Copy out every line of the entries below, character for character.

# PROVIDED RECORDS
=======
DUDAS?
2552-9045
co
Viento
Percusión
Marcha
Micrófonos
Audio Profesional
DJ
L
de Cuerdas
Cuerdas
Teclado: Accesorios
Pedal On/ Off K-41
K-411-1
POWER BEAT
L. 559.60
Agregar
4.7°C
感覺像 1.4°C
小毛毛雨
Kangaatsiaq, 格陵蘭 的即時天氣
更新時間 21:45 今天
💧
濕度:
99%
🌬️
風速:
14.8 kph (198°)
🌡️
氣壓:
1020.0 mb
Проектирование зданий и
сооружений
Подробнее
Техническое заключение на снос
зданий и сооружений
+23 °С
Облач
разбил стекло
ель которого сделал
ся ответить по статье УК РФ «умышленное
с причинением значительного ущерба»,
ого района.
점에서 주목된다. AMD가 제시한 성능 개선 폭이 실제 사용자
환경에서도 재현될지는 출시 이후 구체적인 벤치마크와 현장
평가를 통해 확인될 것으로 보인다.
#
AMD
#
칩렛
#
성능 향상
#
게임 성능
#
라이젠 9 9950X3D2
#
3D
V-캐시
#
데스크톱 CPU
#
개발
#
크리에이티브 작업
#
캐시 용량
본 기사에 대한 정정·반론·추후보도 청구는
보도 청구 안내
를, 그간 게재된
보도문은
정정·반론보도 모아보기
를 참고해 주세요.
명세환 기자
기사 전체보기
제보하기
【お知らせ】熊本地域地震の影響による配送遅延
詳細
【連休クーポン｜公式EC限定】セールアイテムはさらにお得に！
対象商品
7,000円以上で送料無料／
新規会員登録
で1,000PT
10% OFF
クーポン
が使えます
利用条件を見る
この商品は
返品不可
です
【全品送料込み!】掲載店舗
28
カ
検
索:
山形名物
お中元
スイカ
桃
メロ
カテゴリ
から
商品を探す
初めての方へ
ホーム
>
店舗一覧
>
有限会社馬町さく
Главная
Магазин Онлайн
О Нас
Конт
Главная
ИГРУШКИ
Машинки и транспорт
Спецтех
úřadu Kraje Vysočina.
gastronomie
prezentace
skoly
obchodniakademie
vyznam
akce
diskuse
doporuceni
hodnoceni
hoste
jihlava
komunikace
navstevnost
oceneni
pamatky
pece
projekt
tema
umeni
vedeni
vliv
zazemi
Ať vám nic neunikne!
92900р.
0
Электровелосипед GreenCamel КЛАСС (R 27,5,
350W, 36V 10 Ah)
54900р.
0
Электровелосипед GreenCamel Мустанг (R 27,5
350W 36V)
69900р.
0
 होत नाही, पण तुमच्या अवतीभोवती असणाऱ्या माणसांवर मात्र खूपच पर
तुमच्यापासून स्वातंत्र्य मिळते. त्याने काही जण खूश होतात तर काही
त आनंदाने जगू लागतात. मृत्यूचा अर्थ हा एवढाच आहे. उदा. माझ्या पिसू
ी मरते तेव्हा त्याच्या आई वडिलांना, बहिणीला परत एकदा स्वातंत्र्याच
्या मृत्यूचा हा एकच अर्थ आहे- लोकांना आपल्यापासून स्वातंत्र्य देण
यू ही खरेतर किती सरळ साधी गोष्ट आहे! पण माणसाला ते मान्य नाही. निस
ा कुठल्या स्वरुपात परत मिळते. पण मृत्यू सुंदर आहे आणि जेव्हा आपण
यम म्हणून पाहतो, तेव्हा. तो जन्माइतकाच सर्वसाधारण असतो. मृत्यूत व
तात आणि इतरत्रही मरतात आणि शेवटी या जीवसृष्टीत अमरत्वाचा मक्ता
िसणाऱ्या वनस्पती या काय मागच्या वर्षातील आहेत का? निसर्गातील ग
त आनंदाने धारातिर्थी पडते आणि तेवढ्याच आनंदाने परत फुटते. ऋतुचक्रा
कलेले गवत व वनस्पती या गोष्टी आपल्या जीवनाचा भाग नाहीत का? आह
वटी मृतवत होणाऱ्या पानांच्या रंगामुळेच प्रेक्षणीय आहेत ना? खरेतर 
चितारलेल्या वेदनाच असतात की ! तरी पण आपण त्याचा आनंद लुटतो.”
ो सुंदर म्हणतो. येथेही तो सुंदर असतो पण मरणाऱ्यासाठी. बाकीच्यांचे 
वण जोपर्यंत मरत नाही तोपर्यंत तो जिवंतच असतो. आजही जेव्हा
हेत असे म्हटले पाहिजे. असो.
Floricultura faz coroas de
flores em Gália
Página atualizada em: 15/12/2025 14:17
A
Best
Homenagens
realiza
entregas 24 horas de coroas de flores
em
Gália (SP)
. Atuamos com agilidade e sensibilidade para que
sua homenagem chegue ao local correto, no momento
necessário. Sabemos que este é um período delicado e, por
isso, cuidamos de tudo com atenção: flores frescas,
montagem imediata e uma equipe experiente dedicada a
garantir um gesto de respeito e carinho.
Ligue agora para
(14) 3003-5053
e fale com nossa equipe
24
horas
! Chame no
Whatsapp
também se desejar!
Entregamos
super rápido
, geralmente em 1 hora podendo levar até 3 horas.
=======
# EXERCISE SOLUTION
DUDAS?
2552-9045
co
Viento
Percusión
Marcha
Micrófonos
Audio Profesional
DJ
L
de Cuerdas
Cuerdas
Teclado: Accesorios
Pedal On/ Off K-41
K-411-1
POWER BEAT
L. 559.60
Agregar
4.7°C
感覺像 1.4°C
小毛毛雨
Kangaatsiaq, 格陵蘭 的即時天氣
更新時間 21:45 今天
💧
濕度:
99%
🌬️
風速:
14.8 kph (198°)
🌡️
氣壓:
1020.0 mb
Проектирование зданий и
сооружений
Подробнее
Техническое заключение на снос
зданий и сооружений
+23 °С
Облач
разбил стекло
ель которого сделал
ся ответить по статье УК РФ «умышленное
с причинением значительного ущерба»,
ого района.
점에서 주목된다. AMD가 제시한 성능 개선 폭이 실제 사용자
환경에서도 재현될지는 출시 이후 구체적인 벤치마크와 현장
평가를 통해 확인될 것으로 보인다.
#
AMD
#
칩렛
#
성능 향상
#
게임 성능
#
라이젠 9 9950X3D2
#
3D
V-캐시
#
데스크톱 CPU
#
개발
#
크리에이티브 작업
#
캐시 용량
본 기사에 대한 정정·반론·추후보도 청구는
보도 청구 안내
를, 그간 게재된
보도문은
정정·반론보도 모아보기
를 참고해 주세요.
명세환 기자
기사 전체보기
제보하기
【お知らせ】熊本地域地震の影響による配送遅延
詳細
【連休クーポン｜公式EC限定】セールアイテムはさらにお得に！
対象商品
7,000円以上で送料無料／
新規会員登録
で1,000PT
10% OFF
クーポン
が使えます
利用条件を見る
この商品は
返品不可
です
【全品送料込み!】掲載店舗
28
カ
検
索:
山形名物
お中元
スイカ
桃
メロ
カテゴリ
から
商品を探す
初めての方へ
ホーム
>
店舗一覧
>
有限会社馬町さく
Главная
Магазин Онлайн
О Нас
Конт
Главная
ИГРУШКИ
Машинки и транспорт
Спецтех
úřadu Kraje Vysočina.
gastronomie
prezentace
skoly
obchodniakademie
vyznam
akce
diskuse
doporuceni
hodnoceni
hoste
jihlava
komunikace
navstevnost
oceneni
pamatky
pece
projekt
tema
umeni
vedeni
vliv
zazemi
Ať vám nic neunikne!
92900р.
0
Электровелосипед GreenCamel КЛАСС (R 27,5,
350W, 36V 10 Ah)
54900р.
0
Электровелосипед GreenCamel Мустанг (R 27,5
350W 36V)
69900р.
0
 होत नाही, पण तुमच्या अवतीभोवती असणाऱ्या माणसांवर मात्र खूपच पर
तुमच्यापासून स्वातंत्र्य मिळते. त्याने काही जण खूश होतात तर काही
त आनंदाने जगू लागतात. मृत्यूचा अर्थ हा एवढाच आहे. उदा. माझ्या पिसू
ी मरते तेव्हा त्याच्या आई वडिलांना, बहिणीला परत एकदा स्वातंत्र्याच
्या मृत्यूचा हा एकच अर्थ आहे- लोकांना आपल्यापासून स्वातंत्र्य देण
यू ही खरेतर किती सरळ साधी गोष्ट आहे! पण माणसाला ते मान्य नाही. निस
ा कुठल्या स्वरुपात परत मिळते. पण मृत्यू सुंदर आहे आणि जेव्हा आपण
यम म्हणून पाहतो, तेव्हा. तो जन्माइतकाच सर्वसाधारण असतो. मृत्यूत व
तात आणि इतरत्रही मरतात आणि शेवटी या जीवसृष्टीत अमरत्वाचा मक्ता
िसणाऱ्या वनस्पती या काय मागच्या वर्षातील आहेत का? निसर्गातील ग
त आनंदाने धारातिर्थी पडते आणि तेवढ्याच आनंदाने परत फुटते. ऋतुचक्रा
कलेले गवत व वनस्पती या गोष्टी आपल्या जीवनाचा भाग नाहीत का? आह
वटी मृतवत होणाऱ्या पानांच्या रंगामुळेच प्रेक्षणीय आहेत ना? खरेतर 
चितारलेल्या वेदनाच असतात की ! तरी पण आपण त्याचा आनंद लुटतो.”
ो सुंदर म्हणतो. येथेही तो सुंदर असतो पण मरणाऱ्यासाठी. बाकीच्यांचे 
वण जोपर्यंत मरत नाही तोपर्यंत तो जिवंतच असतो. आजही जेव्हा
हेत असे म्हटले पाहिजे. असो.
Floricultura faz coroas de
flores em Gália
Página atualizada em: 15/12/2025 14:17
A
Best
Homenagens
realiza
entregas 24 horas de coroas de flores
em
Gália (SP)
. Atuamos com agilidade e sensibilidade para que
sua homenagem chegue ao local correto, no momento
necessário. Sabemos que este é um período delicado e, por
isso, cuidamos de tudo com atenção: flores frescas,
montagem imediata e uma equipe experiente dedicada a
garantir um gesto de respeito e carinho.
Ligue agora para
(14) 3003-5053
e fale com nossa equipe
24
horas
! Chame no
Whatsapp
também se desejar!
Entregamos
super rápido
, geralmente em 1 hora podendo levar até 3 horas.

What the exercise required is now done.